O suave chapinhar de seus remos ecoava na enorme caverna enquanto Hazel e seu Pai desciam o rio subterrâneo. Cristais cintilantes, como gigantescos fogos de artifício congelados, revestiam as escuras paredes rochosas ao redor deles. "É como flutuar dentro de uma geodo!", Hazel sussurrou, arrastando a mão na água fresca e límpida. Seu pai sorriu, apontando o remo. "Esta é apenas a entrada, Hazel. As verdadeiras maravilhas estão mais profundamente."

Papai guiou a canoa em direção a uma abertura estreita e escura na parede da caverna, quase escondida atrás de uma cortina de rocha. Lá dentro, o ar estava parado e cheirava a terra úmida. Hazel apontou sua lanterna para a parede, revelando um estranho pó azul opaco cobrindo a pedra. "Que coisa é essa, pai?", ela perguntou, inclinando-se para mais perto. "Parece pó de safira, mas é tão... vazio."

"Deixe-me ver", disse o pai dela, aproximando o barco da rocha. Ele raspou gentilmente um pouco do pó no dedo. "Acho que isso é Azurita, um mineral de cobre. Sabe, em química, algumas reações são como um carro sem chave — elas não começam até você adicionar um ingrediente especial chamado catalisador."

Hazel olhou mais de perto, seus olhos traçando padrões na parede. "Pai, não é só poeira!", ela exclamou, apontando para filamentos tênues, semelhantes a teias, misturados com o azul. "Olha, algo está crescendo aqui, como um mofo." Seu pai assentiu pensativamente. "Bom olho!
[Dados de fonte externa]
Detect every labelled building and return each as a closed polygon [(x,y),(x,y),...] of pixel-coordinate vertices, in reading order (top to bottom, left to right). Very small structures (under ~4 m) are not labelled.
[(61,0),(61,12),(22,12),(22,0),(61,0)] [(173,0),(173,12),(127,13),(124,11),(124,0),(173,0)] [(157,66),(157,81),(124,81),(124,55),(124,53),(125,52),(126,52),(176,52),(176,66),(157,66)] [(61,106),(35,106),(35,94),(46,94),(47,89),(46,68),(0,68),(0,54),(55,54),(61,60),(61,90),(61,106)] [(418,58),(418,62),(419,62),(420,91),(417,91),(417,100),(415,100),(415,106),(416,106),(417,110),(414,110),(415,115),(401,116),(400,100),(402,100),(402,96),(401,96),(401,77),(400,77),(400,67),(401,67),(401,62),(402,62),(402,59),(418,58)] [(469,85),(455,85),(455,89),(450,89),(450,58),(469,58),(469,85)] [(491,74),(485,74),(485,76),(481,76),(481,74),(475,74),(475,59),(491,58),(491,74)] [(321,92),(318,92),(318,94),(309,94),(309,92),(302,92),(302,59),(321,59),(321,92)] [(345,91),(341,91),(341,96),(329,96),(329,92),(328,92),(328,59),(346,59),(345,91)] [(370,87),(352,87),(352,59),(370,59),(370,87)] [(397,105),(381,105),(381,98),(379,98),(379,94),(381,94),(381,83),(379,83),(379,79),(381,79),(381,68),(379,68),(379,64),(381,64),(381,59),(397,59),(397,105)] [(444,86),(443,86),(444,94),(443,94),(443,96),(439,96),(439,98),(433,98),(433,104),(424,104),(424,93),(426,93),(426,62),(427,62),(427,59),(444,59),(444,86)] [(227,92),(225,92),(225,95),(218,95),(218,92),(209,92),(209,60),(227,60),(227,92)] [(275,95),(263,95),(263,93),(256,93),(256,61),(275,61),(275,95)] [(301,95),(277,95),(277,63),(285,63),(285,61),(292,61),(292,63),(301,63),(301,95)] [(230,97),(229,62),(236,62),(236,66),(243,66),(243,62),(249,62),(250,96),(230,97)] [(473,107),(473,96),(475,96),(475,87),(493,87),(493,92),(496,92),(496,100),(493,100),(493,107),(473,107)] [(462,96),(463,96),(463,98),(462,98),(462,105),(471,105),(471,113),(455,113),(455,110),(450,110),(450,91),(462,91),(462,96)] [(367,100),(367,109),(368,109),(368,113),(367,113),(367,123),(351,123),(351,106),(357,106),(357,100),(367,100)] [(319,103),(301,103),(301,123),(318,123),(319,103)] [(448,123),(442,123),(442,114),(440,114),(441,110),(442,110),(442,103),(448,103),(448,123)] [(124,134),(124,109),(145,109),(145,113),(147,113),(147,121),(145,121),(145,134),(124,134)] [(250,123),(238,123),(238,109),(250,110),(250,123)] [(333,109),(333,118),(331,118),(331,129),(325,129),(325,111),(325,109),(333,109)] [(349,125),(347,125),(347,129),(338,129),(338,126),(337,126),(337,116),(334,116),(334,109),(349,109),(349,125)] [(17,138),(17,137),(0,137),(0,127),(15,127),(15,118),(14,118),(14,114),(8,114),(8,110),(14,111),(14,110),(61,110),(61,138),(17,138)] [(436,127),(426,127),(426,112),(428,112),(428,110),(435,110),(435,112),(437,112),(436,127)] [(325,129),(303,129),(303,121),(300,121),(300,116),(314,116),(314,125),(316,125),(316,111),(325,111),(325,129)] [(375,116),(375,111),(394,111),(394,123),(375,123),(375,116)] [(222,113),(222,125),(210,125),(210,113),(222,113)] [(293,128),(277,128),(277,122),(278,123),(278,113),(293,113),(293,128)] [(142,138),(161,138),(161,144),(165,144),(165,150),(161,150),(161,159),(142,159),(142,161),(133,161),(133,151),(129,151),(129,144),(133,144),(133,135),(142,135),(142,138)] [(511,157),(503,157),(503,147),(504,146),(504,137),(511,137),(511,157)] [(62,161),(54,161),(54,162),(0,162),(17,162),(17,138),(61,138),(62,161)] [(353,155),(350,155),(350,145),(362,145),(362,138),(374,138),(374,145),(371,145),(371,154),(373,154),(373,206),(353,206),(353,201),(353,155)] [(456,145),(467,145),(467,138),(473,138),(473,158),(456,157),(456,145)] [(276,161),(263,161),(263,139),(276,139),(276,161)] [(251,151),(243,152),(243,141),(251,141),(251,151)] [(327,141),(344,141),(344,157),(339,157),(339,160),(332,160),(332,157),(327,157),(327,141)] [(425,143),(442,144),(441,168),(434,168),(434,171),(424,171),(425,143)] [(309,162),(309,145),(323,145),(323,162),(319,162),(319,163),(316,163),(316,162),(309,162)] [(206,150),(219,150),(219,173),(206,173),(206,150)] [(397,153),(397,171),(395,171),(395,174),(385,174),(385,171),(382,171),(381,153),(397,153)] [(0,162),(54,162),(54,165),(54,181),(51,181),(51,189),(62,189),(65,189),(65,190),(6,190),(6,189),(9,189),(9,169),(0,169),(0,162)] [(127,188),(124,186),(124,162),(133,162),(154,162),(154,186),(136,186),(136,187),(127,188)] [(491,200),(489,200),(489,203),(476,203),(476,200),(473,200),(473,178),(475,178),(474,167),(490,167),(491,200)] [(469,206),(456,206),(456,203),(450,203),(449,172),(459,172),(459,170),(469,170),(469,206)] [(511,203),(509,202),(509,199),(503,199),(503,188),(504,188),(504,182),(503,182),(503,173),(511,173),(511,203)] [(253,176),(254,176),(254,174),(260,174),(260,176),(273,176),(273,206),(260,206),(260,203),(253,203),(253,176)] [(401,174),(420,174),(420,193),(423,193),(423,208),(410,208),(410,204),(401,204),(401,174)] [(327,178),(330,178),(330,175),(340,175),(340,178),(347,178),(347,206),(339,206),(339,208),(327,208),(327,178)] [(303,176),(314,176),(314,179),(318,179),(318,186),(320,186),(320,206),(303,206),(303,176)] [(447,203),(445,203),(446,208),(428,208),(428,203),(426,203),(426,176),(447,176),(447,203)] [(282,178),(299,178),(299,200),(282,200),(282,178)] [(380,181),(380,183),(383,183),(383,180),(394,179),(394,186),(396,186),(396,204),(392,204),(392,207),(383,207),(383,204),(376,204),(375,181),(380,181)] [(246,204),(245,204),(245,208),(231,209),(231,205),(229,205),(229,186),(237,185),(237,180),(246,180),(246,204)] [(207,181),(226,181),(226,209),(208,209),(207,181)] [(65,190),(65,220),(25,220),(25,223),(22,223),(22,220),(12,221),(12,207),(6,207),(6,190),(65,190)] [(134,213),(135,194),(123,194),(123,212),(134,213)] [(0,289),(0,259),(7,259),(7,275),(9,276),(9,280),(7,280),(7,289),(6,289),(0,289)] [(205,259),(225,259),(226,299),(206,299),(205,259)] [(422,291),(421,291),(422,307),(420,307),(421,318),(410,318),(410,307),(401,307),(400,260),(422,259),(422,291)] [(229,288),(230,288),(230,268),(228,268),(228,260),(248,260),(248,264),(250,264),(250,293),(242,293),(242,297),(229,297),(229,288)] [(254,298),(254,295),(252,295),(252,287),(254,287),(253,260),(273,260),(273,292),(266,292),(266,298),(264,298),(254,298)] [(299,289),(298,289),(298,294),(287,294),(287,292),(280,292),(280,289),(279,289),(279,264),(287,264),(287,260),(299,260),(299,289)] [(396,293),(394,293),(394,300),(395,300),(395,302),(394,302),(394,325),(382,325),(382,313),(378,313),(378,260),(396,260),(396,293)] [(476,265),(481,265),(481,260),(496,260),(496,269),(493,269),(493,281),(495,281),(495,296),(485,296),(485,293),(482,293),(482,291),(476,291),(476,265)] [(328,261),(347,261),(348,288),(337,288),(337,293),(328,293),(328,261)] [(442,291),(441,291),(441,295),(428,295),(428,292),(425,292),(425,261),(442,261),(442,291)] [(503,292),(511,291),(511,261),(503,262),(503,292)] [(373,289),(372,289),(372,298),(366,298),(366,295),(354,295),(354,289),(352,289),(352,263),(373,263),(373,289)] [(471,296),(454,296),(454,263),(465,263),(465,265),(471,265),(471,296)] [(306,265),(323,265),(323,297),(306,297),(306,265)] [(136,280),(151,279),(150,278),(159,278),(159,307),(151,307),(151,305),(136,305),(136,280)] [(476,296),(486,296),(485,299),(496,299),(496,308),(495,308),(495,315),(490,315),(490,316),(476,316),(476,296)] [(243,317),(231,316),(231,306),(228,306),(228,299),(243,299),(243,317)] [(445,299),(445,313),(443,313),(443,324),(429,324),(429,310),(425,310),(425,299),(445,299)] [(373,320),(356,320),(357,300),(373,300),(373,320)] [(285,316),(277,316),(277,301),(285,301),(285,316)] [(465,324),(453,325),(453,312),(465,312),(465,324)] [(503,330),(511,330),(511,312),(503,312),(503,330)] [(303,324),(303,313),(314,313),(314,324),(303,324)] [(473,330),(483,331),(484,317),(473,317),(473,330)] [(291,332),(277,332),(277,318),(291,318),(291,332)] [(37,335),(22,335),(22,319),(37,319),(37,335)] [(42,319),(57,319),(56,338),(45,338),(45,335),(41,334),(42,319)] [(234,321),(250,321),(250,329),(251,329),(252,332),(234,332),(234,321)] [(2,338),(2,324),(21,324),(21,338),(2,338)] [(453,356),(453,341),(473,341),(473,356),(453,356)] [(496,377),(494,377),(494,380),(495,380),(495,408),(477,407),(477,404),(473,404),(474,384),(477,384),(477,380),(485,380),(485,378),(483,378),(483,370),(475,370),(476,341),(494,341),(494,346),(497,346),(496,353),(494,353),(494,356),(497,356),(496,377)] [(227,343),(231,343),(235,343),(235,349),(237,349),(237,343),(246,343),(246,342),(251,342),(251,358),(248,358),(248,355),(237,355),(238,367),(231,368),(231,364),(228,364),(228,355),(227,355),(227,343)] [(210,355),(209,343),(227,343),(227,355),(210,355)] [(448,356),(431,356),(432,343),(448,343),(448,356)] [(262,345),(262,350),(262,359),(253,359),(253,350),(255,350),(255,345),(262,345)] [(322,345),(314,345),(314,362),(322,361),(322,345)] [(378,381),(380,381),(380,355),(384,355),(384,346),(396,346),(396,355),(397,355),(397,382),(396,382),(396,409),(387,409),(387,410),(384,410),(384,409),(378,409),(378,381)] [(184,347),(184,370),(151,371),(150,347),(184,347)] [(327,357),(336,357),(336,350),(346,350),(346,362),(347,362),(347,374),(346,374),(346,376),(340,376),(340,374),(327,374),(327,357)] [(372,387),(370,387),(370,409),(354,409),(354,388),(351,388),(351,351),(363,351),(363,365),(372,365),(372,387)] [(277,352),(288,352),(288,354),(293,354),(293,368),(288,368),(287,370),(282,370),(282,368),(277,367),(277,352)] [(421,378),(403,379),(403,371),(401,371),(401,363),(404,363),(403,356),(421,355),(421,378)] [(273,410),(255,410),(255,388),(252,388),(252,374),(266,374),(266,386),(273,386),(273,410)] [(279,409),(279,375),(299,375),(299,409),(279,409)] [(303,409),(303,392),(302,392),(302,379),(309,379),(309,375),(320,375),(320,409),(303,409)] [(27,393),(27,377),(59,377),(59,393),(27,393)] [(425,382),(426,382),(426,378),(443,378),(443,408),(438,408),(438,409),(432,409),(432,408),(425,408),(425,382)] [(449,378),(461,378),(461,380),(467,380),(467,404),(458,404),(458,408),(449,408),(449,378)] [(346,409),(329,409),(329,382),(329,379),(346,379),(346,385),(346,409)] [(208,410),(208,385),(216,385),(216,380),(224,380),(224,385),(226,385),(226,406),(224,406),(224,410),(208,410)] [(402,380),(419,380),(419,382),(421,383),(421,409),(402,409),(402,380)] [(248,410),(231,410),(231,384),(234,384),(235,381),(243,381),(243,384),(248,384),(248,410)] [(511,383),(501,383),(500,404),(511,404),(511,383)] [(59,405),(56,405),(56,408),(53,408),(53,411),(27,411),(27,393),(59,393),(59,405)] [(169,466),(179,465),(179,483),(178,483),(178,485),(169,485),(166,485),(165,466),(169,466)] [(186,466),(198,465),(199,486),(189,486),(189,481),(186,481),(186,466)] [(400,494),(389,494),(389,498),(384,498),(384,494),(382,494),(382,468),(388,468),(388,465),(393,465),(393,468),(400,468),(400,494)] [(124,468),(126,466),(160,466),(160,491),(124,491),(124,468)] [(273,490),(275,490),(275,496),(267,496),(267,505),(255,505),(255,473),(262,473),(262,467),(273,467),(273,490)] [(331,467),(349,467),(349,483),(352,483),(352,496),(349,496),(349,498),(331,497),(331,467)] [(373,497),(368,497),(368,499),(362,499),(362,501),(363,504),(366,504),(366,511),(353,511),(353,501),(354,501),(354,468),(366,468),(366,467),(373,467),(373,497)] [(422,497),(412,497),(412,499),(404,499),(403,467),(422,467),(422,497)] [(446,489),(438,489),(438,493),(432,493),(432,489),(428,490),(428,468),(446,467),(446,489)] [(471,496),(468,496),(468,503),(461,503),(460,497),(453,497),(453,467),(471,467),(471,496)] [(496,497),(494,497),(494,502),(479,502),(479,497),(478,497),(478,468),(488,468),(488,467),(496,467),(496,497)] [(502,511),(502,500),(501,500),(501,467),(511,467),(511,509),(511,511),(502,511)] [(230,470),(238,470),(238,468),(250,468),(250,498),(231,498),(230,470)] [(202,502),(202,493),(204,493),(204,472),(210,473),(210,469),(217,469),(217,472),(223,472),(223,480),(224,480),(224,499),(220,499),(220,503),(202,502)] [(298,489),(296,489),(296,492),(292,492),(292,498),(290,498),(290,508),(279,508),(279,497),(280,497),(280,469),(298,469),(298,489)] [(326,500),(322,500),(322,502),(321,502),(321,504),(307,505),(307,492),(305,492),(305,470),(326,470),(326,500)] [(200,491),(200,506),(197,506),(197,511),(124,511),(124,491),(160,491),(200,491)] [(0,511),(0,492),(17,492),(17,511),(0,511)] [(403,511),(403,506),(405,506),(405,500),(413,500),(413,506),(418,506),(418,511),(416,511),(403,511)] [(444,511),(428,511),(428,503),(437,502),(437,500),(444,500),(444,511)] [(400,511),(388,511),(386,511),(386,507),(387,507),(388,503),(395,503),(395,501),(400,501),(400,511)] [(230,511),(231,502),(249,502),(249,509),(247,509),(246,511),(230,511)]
Um biólogo chamado Alexander Fleming descobriu um remédio que salva vidas a partir de um simples mofo, então nunca subestime um fungo."

"Então, temos um mineral e um fungo", Hazel murmurou, pensando intensamente. "Mas o que eles estão fazendo juntos?" O pai dela sorriu. "Alguns seres vivos conseguem produzir a própria luz — isso se chama bioluminescência. Como o grande cientista Louis Pasteur disse uma vez: 'A sorte favorece a mente preparada'. Vamos apenas observar por um momento."

"Um catalisador! É isso!" Hazel ofegou de repente. "E se o fungo for feito para brilhar, mas precisa do cobre do pó azul para iniciar a reação?" Antes que seu pai pudesse responder, ela estendeu um pequeno galho, raspando cuidadosamente um pouquinho do pó azul. Em seguida, ela tocou gentilmente o galho coberto de pó em uma mancha diferente de fungo crescendo em uma rocha cinza e lisa ali perto.

Por um longo momento, nada aconteceu. O rosto de Hazel caiu em desapontamento. "Acho que eu estava errada", ela suspirou. "Não se preocupe", disse seu pai suavemente. "O geólogo Charles Lyell nos ensinou que a Terra muda ao longo de milhões de anos. Às vezes, a ciência só precisa de um pouco de paciência."

De repente, um minúsculo ponto de luz suave, azul-esverdeada, pulsou onde ela havia tocado o galho. Piscou, depois cresceu, espalhando-se como luz líquida através dos filamentos fúngicos pela rocha. "Pai, olha!", Hazel gritou, apontando com um dedo trêmulo. "Está funcionando! A Azurita é o catalisador!"

O brilho se intensificou, revelando que a gruta inteira estava coberta pelo fungo dormente. "Uau", seu pai suspirou. "A geologia da caverna fornece os minerais... que a química usa como catalisador... para que a biologia do fungo possa criar luz!" Hazel sorriu. "Todas as três ciências estão trabalhando juntas para tornar este lugar mágico!"

Enquanto remavam de volta para a caverna principal, Hazel escrevia furiosamente em seu caderno. Os cristais gigantes agora pareciam refletir a luz secreta e viva da gruta escondida. "Pai", ela perguntou, levantando os olhos de suas anotações, "se os minerais podem ajudar a vida a criar luz aqui no escuro, o que acontece quando a luz de uma estrela atinge diferentes minerais na superfície?"